発案は仲介人だった。何でも渡すと言ってしまった手前、言われてしまえば要求を呑むしかない。強いて言えば、バニラアイス限定にしてくれたことは最大の考慮だったかもしれない。アイスを食べずに生きていくことはできるけど、俺にとっては大切なものだ。

 ただ、本当にそれだけでいいのかと訊けば、「充分だ」と一点張りで譲らなかった。そもそも予知夢を食べること自体が御馳走のようなものだと言う。

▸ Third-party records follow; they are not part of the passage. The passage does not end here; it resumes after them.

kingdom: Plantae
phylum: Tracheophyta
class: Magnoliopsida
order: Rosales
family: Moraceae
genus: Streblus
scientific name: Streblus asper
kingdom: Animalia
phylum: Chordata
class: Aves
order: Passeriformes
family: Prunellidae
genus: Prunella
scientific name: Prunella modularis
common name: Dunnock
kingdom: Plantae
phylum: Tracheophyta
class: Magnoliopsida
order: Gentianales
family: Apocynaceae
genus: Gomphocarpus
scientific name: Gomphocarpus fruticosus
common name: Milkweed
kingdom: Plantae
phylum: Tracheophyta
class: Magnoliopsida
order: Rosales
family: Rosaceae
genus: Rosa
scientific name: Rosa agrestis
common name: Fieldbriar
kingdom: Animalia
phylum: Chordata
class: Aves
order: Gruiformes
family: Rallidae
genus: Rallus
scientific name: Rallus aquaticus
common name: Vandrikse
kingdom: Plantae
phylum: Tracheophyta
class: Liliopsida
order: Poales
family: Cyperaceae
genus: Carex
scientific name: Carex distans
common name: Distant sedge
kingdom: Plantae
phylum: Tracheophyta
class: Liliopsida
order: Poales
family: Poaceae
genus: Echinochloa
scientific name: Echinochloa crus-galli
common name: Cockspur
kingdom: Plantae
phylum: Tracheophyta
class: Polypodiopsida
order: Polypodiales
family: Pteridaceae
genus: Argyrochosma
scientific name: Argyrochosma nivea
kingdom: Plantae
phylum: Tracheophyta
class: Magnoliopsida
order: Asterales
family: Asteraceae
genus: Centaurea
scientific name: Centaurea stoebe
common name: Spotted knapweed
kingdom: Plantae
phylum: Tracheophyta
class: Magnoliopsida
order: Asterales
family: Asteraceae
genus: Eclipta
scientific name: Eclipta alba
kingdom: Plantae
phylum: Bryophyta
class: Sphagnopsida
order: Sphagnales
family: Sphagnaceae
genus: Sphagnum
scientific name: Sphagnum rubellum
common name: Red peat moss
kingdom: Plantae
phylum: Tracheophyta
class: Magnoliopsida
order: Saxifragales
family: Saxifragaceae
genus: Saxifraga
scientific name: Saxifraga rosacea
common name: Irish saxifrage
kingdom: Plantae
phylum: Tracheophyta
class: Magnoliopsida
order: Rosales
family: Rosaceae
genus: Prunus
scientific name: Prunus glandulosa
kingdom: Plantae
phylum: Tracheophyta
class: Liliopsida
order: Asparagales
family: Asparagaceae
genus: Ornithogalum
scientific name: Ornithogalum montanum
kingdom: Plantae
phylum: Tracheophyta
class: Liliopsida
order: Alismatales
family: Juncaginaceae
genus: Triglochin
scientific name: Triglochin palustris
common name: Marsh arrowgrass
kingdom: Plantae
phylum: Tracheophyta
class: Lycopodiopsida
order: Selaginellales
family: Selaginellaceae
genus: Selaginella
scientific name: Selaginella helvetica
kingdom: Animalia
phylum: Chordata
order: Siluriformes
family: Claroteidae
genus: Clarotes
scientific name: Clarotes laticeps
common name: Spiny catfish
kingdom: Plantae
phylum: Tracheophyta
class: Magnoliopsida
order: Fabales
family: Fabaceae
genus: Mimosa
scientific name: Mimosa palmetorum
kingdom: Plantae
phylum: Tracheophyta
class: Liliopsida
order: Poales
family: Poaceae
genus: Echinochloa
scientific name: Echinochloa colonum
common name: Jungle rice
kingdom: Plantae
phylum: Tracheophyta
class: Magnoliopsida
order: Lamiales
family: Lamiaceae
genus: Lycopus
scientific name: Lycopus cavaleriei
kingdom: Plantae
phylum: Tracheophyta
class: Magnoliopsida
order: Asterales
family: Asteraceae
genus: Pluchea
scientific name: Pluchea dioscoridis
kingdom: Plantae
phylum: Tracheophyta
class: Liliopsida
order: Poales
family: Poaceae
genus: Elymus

 そこでふと、仲介人が凛花の記憶からバニラアイスを消さなかったことを思い出した。指摘した時は随分怒っていたから触れないようにしていたけど、改めて訊いたら「ああ、そのことね」とくいっとキャスケットを上げて得意げに言った。

 ――「バニラアイスに罪はないだろう?」

 最初から仲介人の手のひらで踊らされていたような気分になった。良いように言い包められた気もしなくもないが、何より初めて見た仲介人の顔が衝撃的で一気に吹き飛んでしまった。

「あれは……反則だったな」
「仲介人の顔を見たの? どうだった? やっぱり口って三日月みたいだった?」

 ぐいぐいと迫って訊いてくる凛花は、ついさっきまで泣いていたとは思えないほど元気だ。他人のプライバシーだからと言うとまた不貞腐れた。コロコロと表情が変わるのも、たった数時間離れていただけなのにどこか懐かしく思えた。

「でもいっか! 小太郎も戻ってきたし、さっちゃんたちには明日報告しよっか」

 凛花が大きく伸びをする。明日になればきっと青山に怒鳴られて、佐山たちに笑われるんだろう。俺と凛花が二人して苦笑いするのが容易に想像できた。青山はともかく、佐山や森田、牧野にはなんて説明するつもりなのか。唐突に話し出す凛花のことだから、ある程度口裏を合わせておくべきかもな。いくらなんでも「仲介人と名乗る謎の人物が~」と説明されたらどうしようもない。夢が好物のバクがどうして人間に干渉したのかを「好奇心」の一言で終わらせてしまう程、俺たちは仲介人の存在を知らなさすぎる。

「小太郎? どうしたの?」

 ふと、顔を覗き込むようにして凛花が訊いてくる。もう俺のことを「溝口くん」と呼ぶ彼女はいない。ここにいるのは、幼い頃からずっと一緒に育ってきた凛花だ。

「ごめん」
「え?」
「ずっと悩んでたの、気付けなくてごめん」
「……ううん。私もごめん。予知夢のことを話したら、小太郎が離れていく気がして言い出せなかった。こうなったのは私が勝手に動いたからで……小太郎も、さっちゃんたちも巻き込んじゃった」

 二人に嫌われると思ったから、と小さく呟いてそっぽを向く。ずっと隠し事をしてきた罪悪感に押しつぶされているように思えた。

「誰もお前に巻き込まれたなんて思ってない。……俺も、お前が助けてくれたからここにいる」
「小太郎……」

 いつか、君は離れてしまうかもしれない。
 もしかしたらずっと一緒にいるかもしれないし、大切な人ができるかもしれない。それでも嬉しいときも悲しいときも、どんなときだって隣にいるのは俺がいい。

 何年も抱えていた想いも、助けられなかった自分の弱さもすべて受け止めて向き合うから。

 もう二度と自分のせいで失わないように。彼女が後悔しないように。

「凛花、聞いてほしいことがあるんだ」

 恰好つかないかもしれないけど、お前が笑ってくれるといいな。

 瞬く星で覆われた夜空にほんの一瞬、一筋の光が流れた気がした。